The correctness of this ruling is properly presented for our consideration. Davee v. State ex rel., 7 Ind. App. 71; Gish v. Gish, 7 Ind. App. 104.
Section 506, R. S. 1894, being section 498, R. S. 1881, if standing alone, clearly disqualifies the claimant in such suits against estates from testifying as to matters occurring during the lifetime of the deceased; but section 508, R. S. 1894, section 500, R. S. 1881, contains this provision: “Or if any witness shall, on behalf of the executor, administrator, or heirs, testify to any conversation or admission of a party to the suit, his assignor ■or grantor, as having been had or made in the absence of the deceased; then the party against whom such evidence is adduced, his assignor or grantor, shall be competent to testify concerning the same matter.” Upon this latter section counsel rely to sustain the position of the trial court, which allowed the evidence to go to the jury, with an instruction to disregard it unless they found that the conversation occurred in the absence of the decedent.
Counsel urge that unless the claimant be heard upon this question, a dishonest witness may, by locating the conversation in the presence of the decedent, wrongfully close the mouth of the claimant.

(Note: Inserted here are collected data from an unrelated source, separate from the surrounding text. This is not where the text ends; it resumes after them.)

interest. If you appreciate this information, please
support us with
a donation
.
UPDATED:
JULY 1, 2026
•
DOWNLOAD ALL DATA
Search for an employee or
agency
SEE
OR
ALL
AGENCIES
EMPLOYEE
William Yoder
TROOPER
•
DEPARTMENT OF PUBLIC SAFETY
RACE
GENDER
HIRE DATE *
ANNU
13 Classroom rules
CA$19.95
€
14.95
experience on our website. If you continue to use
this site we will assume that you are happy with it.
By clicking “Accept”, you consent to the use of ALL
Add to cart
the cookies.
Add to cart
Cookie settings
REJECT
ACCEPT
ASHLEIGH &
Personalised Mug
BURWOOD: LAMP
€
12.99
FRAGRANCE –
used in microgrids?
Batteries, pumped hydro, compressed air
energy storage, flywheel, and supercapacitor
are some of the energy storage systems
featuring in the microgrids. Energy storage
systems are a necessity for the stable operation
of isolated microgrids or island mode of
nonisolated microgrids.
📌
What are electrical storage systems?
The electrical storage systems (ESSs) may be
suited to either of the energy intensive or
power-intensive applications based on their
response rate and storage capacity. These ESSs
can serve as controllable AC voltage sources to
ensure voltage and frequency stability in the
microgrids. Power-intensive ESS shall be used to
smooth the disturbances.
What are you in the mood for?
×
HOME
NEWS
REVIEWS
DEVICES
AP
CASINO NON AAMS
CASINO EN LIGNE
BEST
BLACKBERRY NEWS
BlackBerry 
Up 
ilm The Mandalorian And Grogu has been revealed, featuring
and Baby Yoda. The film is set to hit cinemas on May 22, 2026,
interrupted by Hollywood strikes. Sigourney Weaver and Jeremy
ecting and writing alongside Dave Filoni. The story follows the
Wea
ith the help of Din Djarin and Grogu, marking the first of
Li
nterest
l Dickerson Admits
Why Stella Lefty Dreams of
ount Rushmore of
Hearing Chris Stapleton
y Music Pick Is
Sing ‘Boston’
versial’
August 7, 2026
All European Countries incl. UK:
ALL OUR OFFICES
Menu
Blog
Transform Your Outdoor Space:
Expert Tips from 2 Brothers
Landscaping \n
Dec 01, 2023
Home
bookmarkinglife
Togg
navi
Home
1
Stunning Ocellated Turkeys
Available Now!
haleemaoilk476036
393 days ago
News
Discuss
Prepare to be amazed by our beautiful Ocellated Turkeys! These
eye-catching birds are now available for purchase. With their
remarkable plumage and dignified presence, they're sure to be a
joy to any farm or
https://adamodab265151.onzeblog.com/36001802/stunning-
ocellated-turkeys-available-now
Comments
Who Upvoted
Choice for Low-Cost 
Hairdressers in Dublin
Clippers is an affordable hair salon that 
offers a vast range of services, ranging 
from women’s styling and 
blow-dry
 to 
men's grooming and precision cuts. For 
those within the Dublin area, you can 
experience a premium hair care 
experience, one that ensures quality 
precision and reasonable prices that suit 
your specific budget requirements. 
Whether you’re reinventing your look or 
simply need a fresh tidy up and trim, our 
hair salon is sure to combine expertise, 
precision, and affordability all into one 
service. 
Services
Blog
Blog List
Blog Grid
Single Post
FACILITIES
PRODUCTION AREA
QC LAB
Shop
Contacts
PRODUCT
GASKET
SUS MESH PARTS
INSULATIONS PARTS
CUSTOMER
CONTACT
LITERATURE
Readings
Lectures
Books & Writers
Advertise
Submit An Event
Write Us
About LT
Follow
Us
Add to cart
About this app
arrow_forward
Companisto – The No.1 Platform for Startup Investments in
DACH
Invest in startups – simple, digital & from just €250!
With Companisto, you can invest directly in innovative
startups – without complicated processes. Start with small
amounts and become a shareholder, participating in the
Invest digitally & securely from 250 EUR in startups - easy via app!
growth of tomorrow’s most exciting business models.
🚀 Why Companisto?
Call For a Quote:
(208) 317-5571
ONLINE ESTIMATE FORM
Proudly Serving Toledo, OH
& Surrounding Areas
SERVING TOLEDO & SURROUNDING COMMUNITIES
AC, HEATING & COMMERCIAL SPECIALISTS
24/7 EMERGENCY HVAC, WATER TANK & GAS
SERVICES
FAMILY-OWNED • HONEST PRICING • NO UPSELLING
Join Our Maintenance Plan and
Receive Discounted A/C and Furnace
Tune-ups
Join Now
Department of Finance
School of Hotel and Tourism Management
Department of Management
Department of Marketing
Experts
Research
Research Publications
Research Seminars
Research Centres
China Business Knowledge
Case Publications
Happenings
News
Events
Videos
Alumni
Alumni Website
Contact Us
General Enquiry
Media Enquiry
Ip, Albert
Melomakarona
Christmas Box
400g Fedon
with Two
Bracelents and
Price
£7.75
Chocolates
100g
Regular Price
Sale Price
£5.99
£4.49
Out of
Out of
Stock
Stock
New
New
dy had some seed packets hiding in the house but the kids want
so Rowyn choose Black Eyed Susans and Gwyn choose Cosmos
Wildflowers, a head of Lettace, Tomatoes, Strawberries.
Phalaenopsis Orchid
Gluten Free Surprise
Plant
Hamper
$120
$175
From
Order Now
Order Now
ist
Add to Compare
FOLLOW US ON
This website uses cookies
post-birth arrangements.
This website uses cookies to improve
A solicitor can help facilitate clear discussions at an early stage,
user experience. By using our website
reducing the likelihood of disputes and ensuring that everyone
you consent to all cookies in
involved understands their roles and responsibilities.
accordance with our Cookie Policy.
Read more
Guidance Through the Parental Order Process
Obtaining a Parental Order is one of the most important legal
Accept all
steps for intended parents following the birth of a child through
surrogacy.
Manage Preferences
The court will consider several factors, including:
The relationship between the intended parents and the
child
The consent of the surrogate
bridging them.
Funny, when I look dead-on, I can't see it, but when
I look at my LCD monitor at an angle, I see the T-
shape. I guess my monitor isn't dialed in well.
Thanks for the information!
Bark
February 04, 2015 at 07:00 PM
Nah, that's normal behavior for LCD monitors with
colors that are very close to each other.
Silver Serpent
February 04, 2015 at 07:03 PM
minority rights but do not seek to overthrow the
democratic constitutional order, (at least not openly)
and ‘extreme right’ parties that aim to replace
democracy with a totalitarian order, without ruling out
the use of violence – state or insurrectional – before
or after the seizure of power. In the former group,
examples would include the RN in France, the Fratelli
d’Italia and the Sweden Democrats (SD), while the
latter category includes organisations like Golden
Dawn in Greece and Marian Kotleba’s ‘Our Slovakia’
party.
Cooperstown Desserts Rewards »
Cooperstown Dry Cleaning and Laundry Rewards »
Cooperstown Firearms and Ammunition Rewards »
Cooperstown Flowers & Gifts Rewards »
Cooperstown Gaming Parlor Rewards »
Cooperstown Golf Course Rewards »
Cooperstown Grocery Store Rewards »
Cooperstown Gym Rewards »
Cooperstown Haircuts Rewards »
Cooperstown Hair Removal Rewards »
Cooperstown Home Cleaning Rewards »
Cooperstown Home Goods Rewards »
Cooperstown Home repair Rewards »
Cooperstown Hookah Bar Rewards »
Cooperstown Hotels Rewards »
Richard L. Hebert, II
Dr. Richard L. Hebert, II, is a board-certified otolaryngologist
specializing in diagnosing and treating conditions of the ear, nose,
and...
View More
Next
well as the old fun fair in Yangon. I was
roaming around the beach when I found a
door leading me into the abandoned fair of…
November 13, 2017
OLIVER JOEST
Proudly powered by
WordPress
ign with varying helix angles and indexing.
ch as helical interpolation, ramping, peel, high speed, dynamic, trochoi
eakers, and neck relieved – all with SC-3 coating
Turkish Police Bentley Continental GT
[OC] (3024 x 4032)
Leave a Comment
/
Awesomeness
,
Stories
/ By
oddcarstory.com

On the other hand it is urged with about equal force that if the claimant is permitted to speak, a dishonest one may locate the conversation in the absence of the decedent, and thus wrongfully obtain the benefit of his own testimony. That there is opportunity for the consummation of a wrong under either rule, is plain. The legislature, however, has, as it seems to us, cleared the way for the courts and prescribed the circumstances upon which the claimant’s right to testify depends, and that is when the wit*606ness testifies to a conversation “as having been had in the absence of the deceased.” The statute makes the evidence of the witness conclusive as to the presence of the deceased. In the case in hand, the witness testifies that the deceased was present. It seems to us that the language of the statute is plain and unambiguous, and should be followed.
Filed Jan. 15, 1895.There are several cases in which this provision of the statute has been considered. Cooper v. Cooper, 86 Ind. 75; Martin v. Martin, 118 Ind. 227; Copeland v. Koontz, Admr., 125 Ind. 126; Nelson, Admr., v. Masterton, 2 Ind. App. 524.
In none of these cases, however, nor in any other te which our attention has been called, has the right of the claimant to dispute the statement of the witness concerning the presence of the decedent been presented or determined.
As we have held, the letter of the law is against the claimant, and it has not been the policy of the courts to open by construction the doors against estates, but rather the contrary. Hudson v. Houser, Admr., 123 Ind. 309: Larch v. Goodacre, 126 Ind. 224.
In our judgment, the trial court erred in permitting appellee to testify.
Judgment reversed with instructions to sustain the motion for new trial.